# BEST EVER RUB, works on all but beef or pork ribs the best



## surfmom (Nov 3, 2012)

This savory rub will add a lot of flavor without detracting from the natural flavor of the meat.
Prep Time: 10 minutes taken from this website with a little alterations 

http://bbq.about.com/od/rubrecipes/r/bl40228a.htm
Total Time: 10 minutes

Yield: Makes about 1 1/4 cup

Ingredients:

1/3 cup paprika
3 tablespoons dry mustard
3 tablespoons onion powder
3 tablespoons garlic powder
2 tablespoons ground basil
1 tablespoon black pepper
1 tablespoon salt
2 tablespoon red pepper or 2 tsp of cayenne (if you want any of the heat o stay on the meat after cooking you really need to spice up the rub first)
2 tablespoons of brown sugar (same as above)
I always taste it and make sure I have both a good heat and a good sweet to it.


Combine all ingredients.
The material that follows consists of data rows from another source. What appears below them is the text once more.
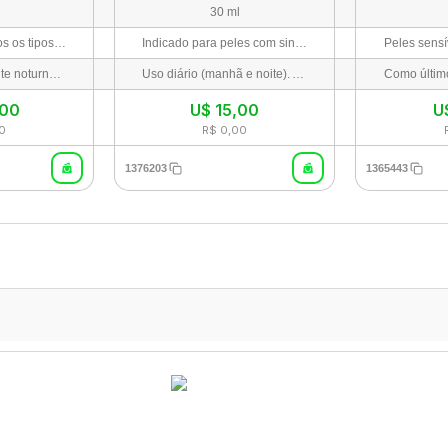
30 ml
Indicado para todos os tipos de pele (com introdução gradual), especialmente peles com sinais visíveis de envelhecimento, rugas profundas, flacidez, perda de elasticidade ou textura irregular.
Indicado para peles com sinais de envelhecimento, perda de firmeza, opacidade, rugas, linhas finas e tom desigual.
Uso exclusivamente noturno. Aplicar uma pequena quantidade (tamanho de uma ervilha) no rosto limpo e seco. Iniciar o uso de 2 a 3 vezes por semana e aumentar gradualmente. Uso obrigatório de protetor solar alto na manhã seguinte.
Uso diário (manhã e noite). Após limpar e tonificar o rosto, aplique de 2 a 3 gotas sobre a pele e espalhe suavemente até a completa absorção. Finalize com o seu creme hidratante habitual.
,00
U$
15,00
U
0
R$ 0,00
1376203
1365443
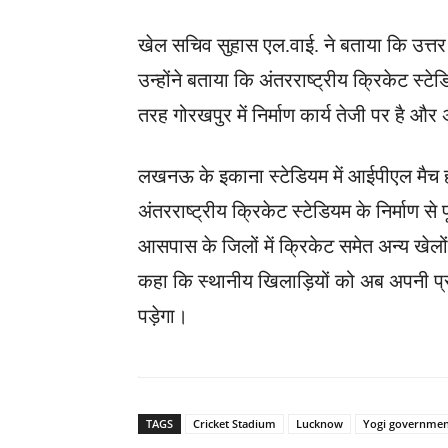
खेल सचिव सुहास एल.वाई. ने बताया कि उत्तर प
उन्होंने बताया कि अंतरराष्ट्रीय क्रिकेट स्ट
तरह गोरखपुर में निर्माण कार्य तेजी पर है औ
लखनऊ के इकाना स्टेडियम में आईपीएल मैच ह
अंतरराष्ट्रीय क्रिकेट स्टेडियम के निर्माण से
आसपास के जिलों में क्रिकेट समेत अन्य खेलो
कहा कि स्थानीय खिलाड़ियों को अब अपनी प्रत
पड़ेगा।
TAGS
Cricket Stadium
Lucknow
Yogi governmen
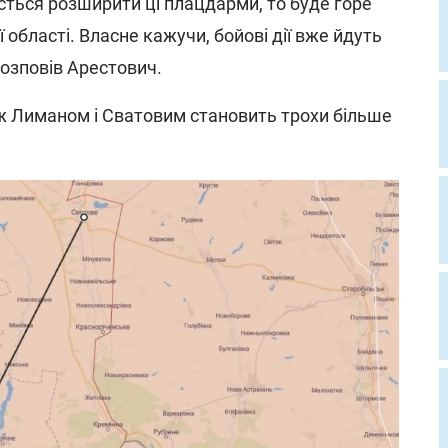
сться розширити ці плацдарми, то буде горе
ї області. Власне кажучи, бойові дії вже йдуть
- розповів Арестович.
ж Лиманом і Сватовим становить трохи більше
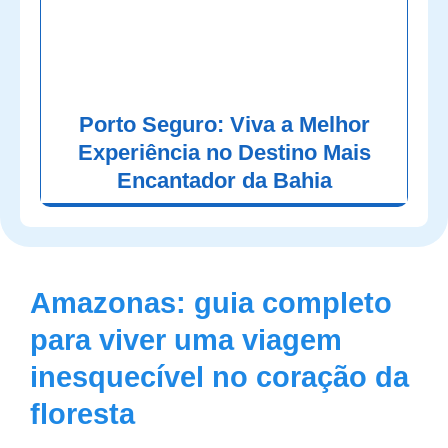
Porto Seguro: Viva a Melhor
Experiência no Destino Mais
Encantador da Bahia
Amazonas: guia completo
para viver uma viagem
inesquecível no coração da
floresta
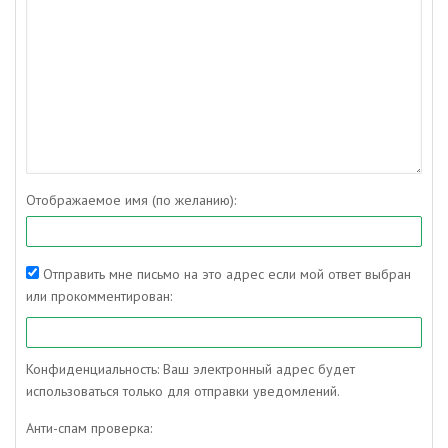
Отображаемое имя (по желанию):
Отправить мне письмо на это адрес если мой ответ выбран
или прокомментирован:
Конфиденциальность: Ваш электронный адрес будет
использоваться только для отправки уведомлений.
Анти-спам проверка:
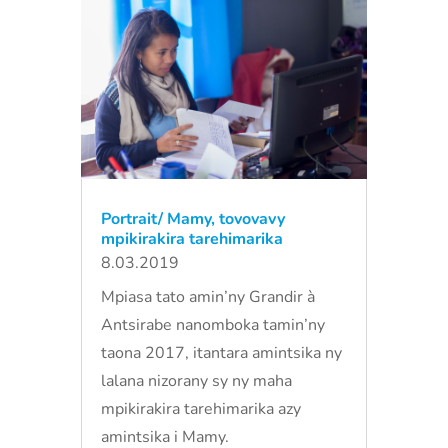
Portrait/ Mamy, tovovavy
mpikirakira tarehimarika
8.03.2019
Mpiasa tato amin’ny Grandir à
Antsirabe nanomboka tamin’ny
taona 2017, itantara amintsika ny
lalana nizorany sy ny maha
mpikirakira tarehimarika azy
amintsika i Mamy.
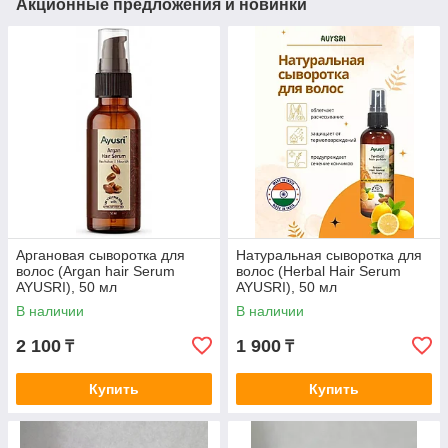
Акционные предложения и новинки
Аргановая сыворотка для
Натуральная сыворотка для
волос (Argan hair Serum
волос (Herbal Hair Serum
AYUSRI), 50 мл
AYUSRI), 50 мл
В наличии
В наличии
2 100
1 900
₸
₸
Купить
Купить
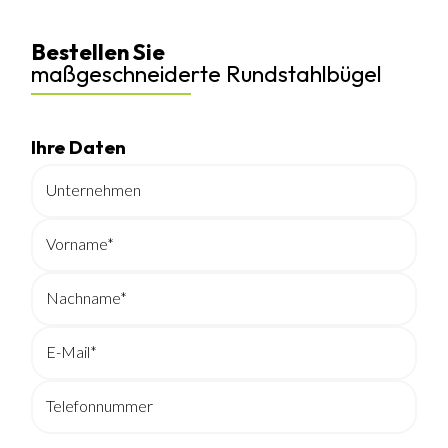
Bestellen Sie
maßgeschneiderte Rundstahlbügel
Ihre Daten
Unternehmen
Vorname*
Nachname*
E-Mail*
Telefonnummer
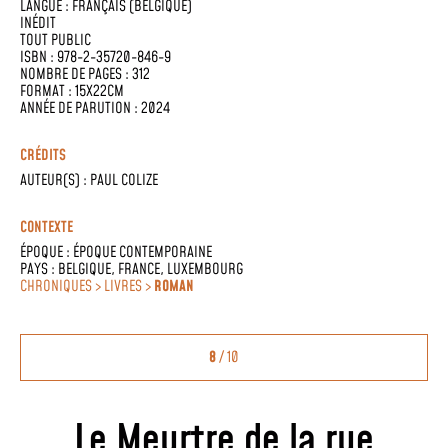
LANGUE :
FRANÇAIS (BELGIQUE)
INÉDIT
TOUT PUBLIC
ISBN : 978-2-35720-846-9
NOMBRE DE PAGES : 312
FORMAT : 15X22CM
ANNÉE DE PARUTION : 2024
CRÉDITS
AUTEUR(S) :
PAUL COLIZE
CONTEXTE
ÉPOQUE :
ÉPOQUE CONTEMPORAINE
PAYS :
BELGIQUE
,
FRANCE
,
LUXEMBOURG
CHRONIQUES > LIVRES >
ROMAN
8
/ 10
Le Meurtre de la rue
Store in an airtight container. coat heavily and massage into the meat. 
for a twist for add a little unsweetened cocoa when getting ready to use for a meal but use indirect heat because the cocoa makes it burn quickly. I cook 90% of our meals on a charcoal cast iron kettle grill


----------



## Paymaster (Jan 22, 2009)

Sound good!!!!!!!!!!!!!!


----------



## surfmom (Nov 3, 2012)

yea and that amount will last for a month at least, its a lot more then you think. I give it to friends and family for gifts they love it


----------



## Rocks&Reds (Mar 15, 2007)

Thanks I'll have to give it a shot on some ribs in the smoker this weekend.


----------



## Fishbreath (Nov 11, 2004)

Rocks&Reds said:


> Thanks I'll have to give it a shot on some ribs in the smoker this weekend.


What time should I be there?


----------



## Rocks&Reds (Mar 15, 2007)

Fishbreath said:


> What time should I be there?


Hurry up!!!!:beer:


----------